• [TASK]
When a line below contains the string "wrist", show that line.

Pose landmark coordinates:
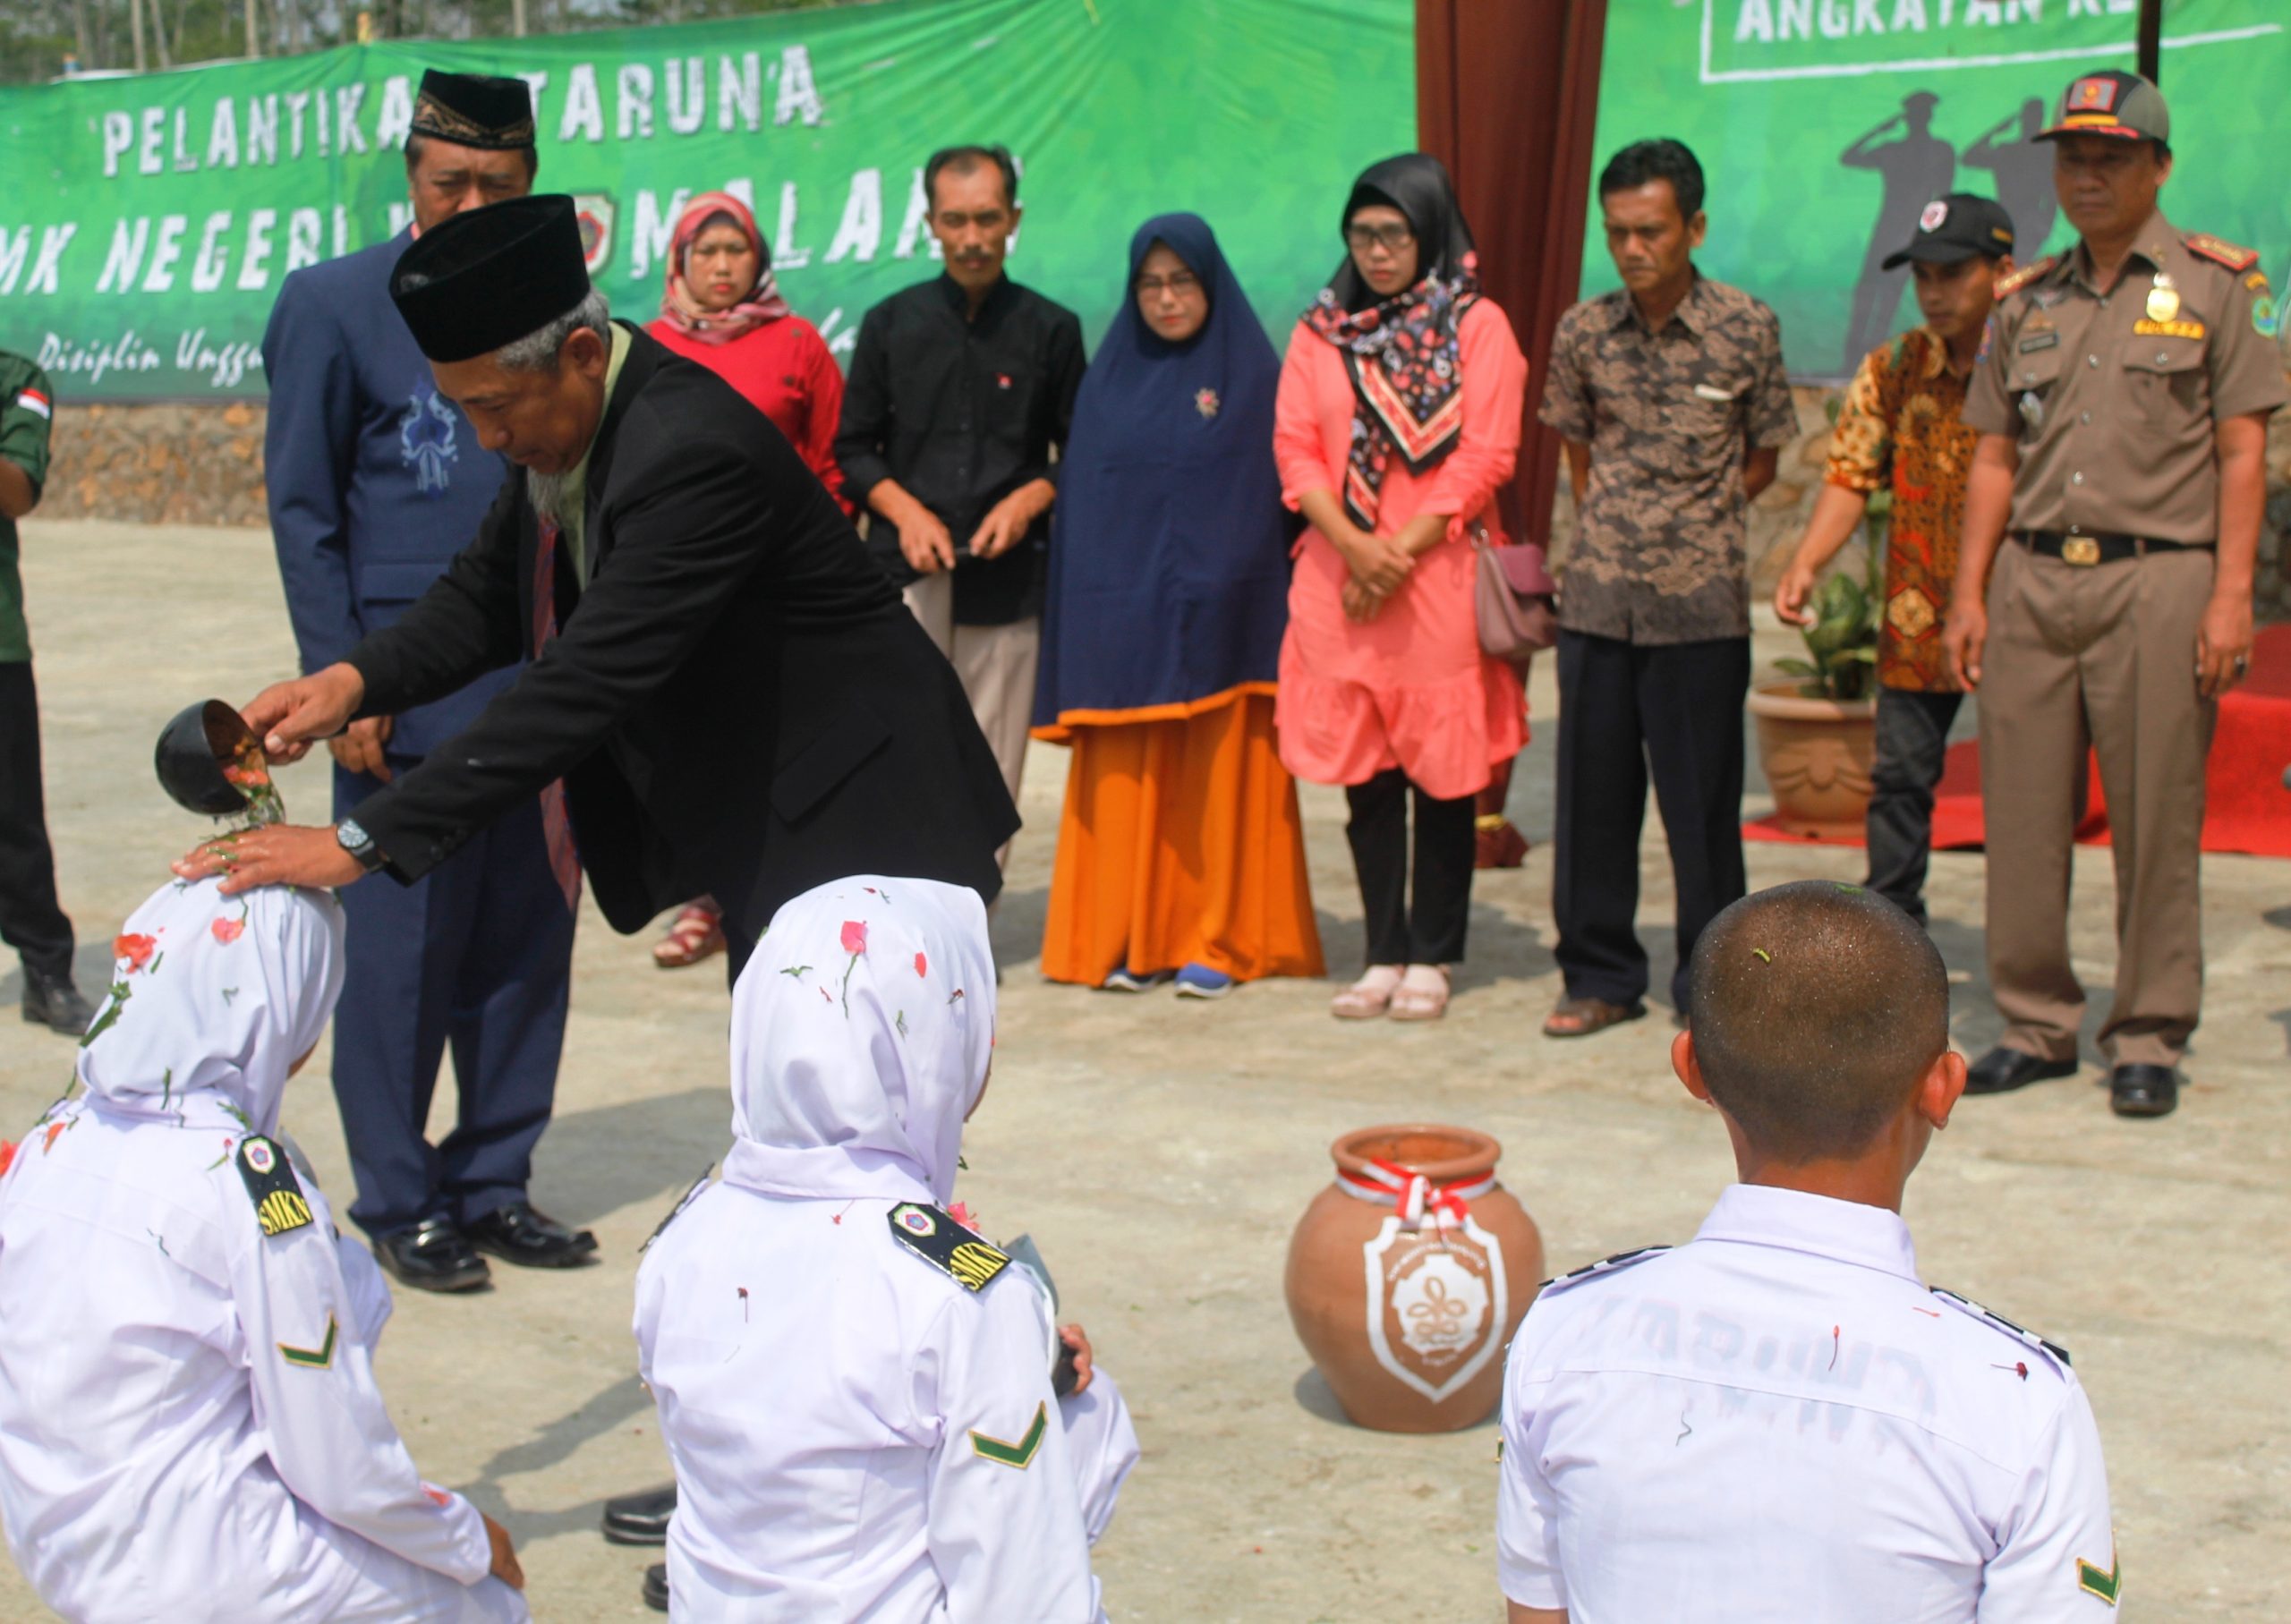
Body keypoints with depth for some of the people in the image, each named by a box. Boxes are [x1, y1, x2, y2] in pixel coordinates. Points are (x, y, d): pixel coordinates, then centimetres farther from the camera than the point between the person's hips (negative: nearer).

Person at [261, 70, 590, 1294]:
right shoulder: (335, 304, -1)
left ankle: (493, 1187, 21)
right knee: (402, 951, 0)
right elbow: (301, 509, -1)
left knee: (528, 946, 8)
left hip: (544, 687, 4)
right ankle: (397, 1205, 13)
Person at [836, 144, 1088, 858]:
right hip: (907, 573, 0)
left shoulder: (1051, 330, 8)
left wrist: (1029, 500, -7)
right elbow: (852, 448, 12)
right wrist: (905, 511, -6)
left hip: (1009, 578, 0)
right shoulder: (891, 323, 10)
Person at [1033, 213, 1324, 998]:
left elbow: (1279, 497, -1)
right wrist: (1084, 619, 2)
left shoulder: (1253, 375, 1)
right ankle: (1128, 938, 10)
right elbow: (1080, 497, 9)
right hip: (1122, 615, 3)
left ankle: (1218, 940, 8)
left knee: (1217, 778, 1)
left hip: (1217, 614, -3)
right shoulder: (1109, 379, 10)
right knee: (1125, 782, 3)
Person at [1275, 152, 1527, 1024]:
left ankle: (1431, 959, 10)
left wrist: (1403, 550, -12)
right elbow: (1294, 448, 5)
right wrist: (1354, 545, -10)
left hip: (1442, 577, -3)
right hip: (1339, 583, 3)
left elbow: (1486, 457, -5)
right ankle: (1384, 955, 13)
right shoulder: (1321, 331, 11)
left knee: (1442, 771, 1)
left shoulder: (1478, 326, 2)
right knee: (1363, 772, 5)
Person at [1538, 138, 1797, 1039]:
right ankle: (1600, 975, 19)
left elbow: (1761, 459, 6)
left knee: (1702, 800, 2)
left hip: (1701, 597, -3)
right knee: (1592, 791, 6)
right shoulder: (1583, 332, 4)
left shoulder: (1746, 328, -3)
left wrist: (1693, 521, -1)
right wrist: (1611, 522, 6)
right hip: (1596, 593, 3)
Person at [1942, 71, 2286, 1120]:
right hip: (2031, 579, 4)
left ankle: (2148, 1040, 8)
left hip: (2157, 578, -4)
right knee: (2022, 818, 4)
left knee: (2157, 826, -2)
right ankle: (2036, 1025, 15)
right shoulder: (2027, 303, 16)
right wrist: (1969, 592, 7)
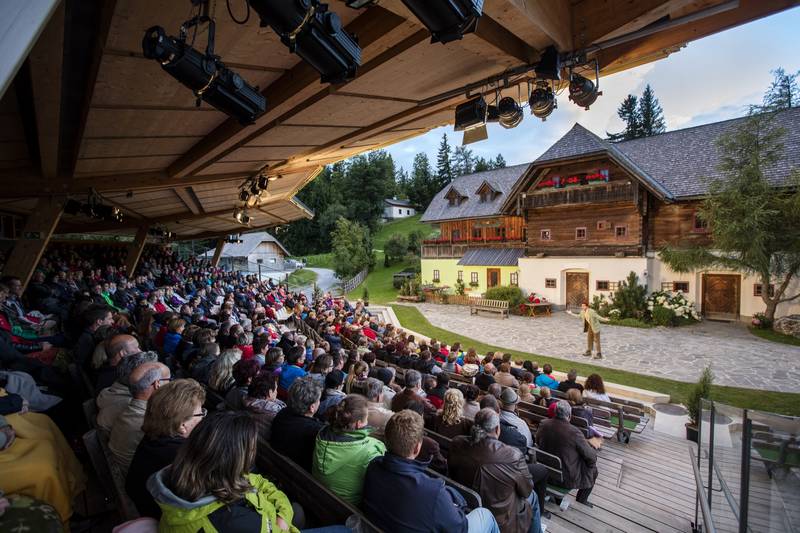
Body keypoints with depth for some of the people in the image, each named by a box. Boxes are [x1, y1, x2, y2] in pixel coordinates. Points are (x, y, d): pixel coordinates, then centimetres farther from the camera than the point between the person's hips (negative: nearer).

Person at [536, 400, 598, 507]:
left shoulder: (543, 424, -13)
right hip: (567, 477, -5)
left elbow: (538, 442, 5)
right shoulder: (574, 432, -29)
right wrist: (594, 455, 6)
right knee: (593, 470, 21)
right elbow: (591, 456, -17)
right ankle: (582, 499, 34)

• [ANSWER FOR THE TASK]
left wrist: (1029, 500, -7)
right wrist: (905, 511, -6)
right wrist: (1084, 619, 2)
left wrist: (1403, 550, -12)
right wrist: (1354, 545, -10)
left wrist: (1693, 521, -1)
right wrist: (1611, 522, 6)
right wrist: (1969, 592, 7)
right wrist: (594, 455, 6)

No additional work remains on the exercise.